The onions turn into tiny onion chips when thawed, and a lot of onion juice.  They make an onion broth quicker than I can type it.  And the jalapeno ice cube are great anywhere.  Shove a popsicle stick into them and you have a jalapeno popsicle.  Otherwise just use them the way you’d normally use a jalapeno shaped like an ice cube.

Remember where you heard it first.  It was here.  Not Jeanne’s Library blog.  But if I could think of a way to keep them from melting I’d send some postcard style to her Johnson County Library Postcard Art project.  Because damn me, these are art.  Tastiest damned art I’ve ever eaten.

Old Jules

 

Amazingly toothsome no-sodium/low sodium salad

great salad

Hi readers.  Jeanne suggested I take a picture of this and post it.  I’m not certain why.  I just got sort of carried away making that salad and as always, it turned out toothsome.

Spinach, bean sprouts, frozen grapes, frozen cranberries, sesame seeds, chopped celery, celery seed, chopped carrots and sweet peppers, raw peanuts and snow peas [chopped].  Dressing is rice vinegar and olive oil with a dose of minced garlic and some ginger.

Takes a lot to fill the void, but the sour from the cranberries discourages over indulging.  Not unpleasantly, but insistently.  This one made two meals, second one as appealing as the first.

Old Jules

Cooking Thermos Bottle Beans and Rice

I came across this on the cheaprvliving forum and decided to give it a try. 

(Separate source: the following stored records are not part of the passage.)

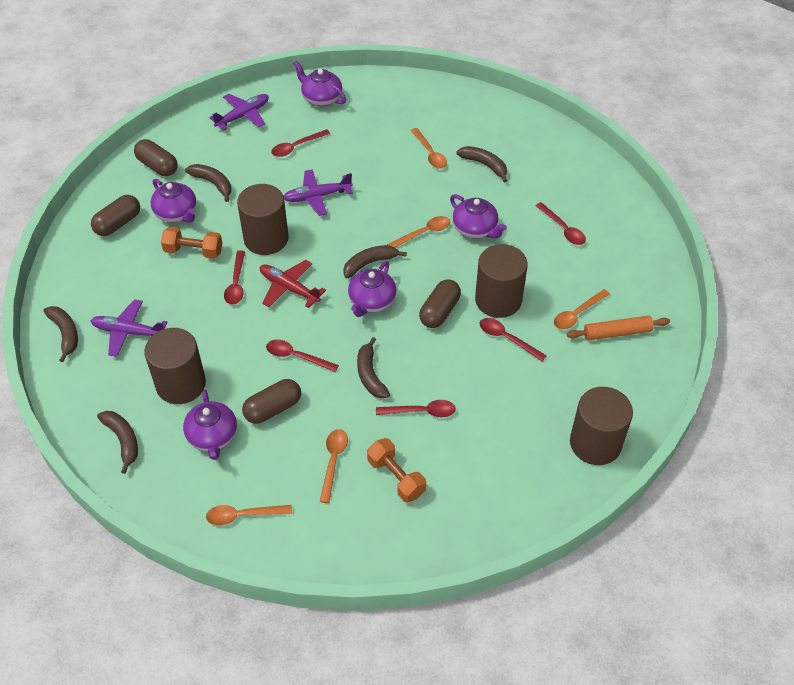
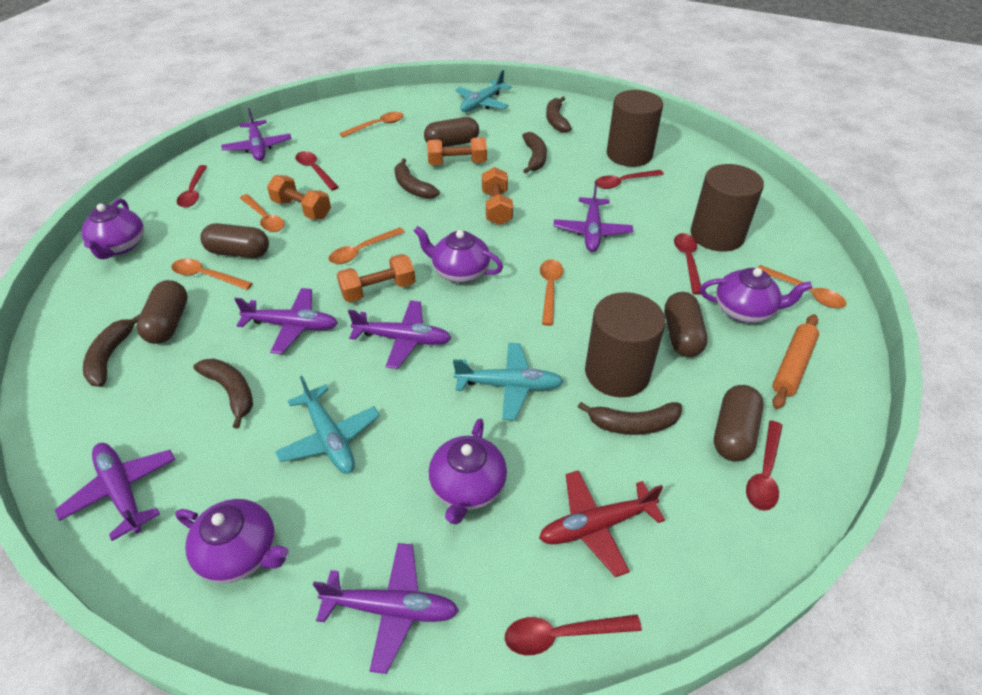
brown capsule: [91,195,140,236] [134,139,178,176] [242,379,301,424] [419,279,461,328] = 4 -> [136,280,188,344] [200,223,269,258] [424,117,479,148] [665,292,708,357] [714,385,764,462] = 5
brown cylinder: [144,328,206,404] [237,184,289,255] [475,244,528,318] [570,387,633,465] = 4 -> [585,292,665,397] [607,90,663,167] [691,164,764,252] = 3
orange dumbbell: [161,227,222,259] [367,438,426,502] = 2 -> [267,175,331,219] [337,254,415,302] [427,137,487,165] [482,167,513,225] = 4
orange spoon: [206,505,292,525] [319,429,348,503] [387,216,450,248] [411,128,447,169] [554,289,610,329] = 5 -> [171,259,253,290] [240,194,284,232] [328,227,405,264] [340,112,403,137] [540,259,563,326] [757,265,847,308] = 6
purple plane: [91,299,167,357] [209,94,269,130] [284,169,353,216] = 3 -> [55,443,176,541] [221,108,291,161] [234,288,338,354] [313,543,459,674] [348,300,451,369] [553,183,633,252] = 6
turquoise plane: none = 0 -> [275,376,380,474] [453,343,564,420] [455,70,512,112] = 3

http://www.cheaprvlivingforum.com/post/Cooking-with-a-Nissan-Thermos-5995048?trail=15

I’m making a breakfast of garbanzo beans and rice cooked by that method even as I type this.  Seems to me there are some kinks to be worked out, but overall it’s a shockingly easy, economical, energy-efficient way to cook up a simple meal.

Super Baked Fish Recipe

I used the Vietnamese Pan-something-or-other fish I told you about on earlier posts.

Bed the bottom of the pan with half-dozen corn tortillas,

1 each frozen fish filet

1 cup frozen green beans

1 cup frozen brocolli

1/4 cup tropical trail mix

Generic Cajun seasoning to taste

1/4 stick butter on top

Bake 60-90 minutes at 350 F.

You can be the second person in the Universe ever to try it if you hurry.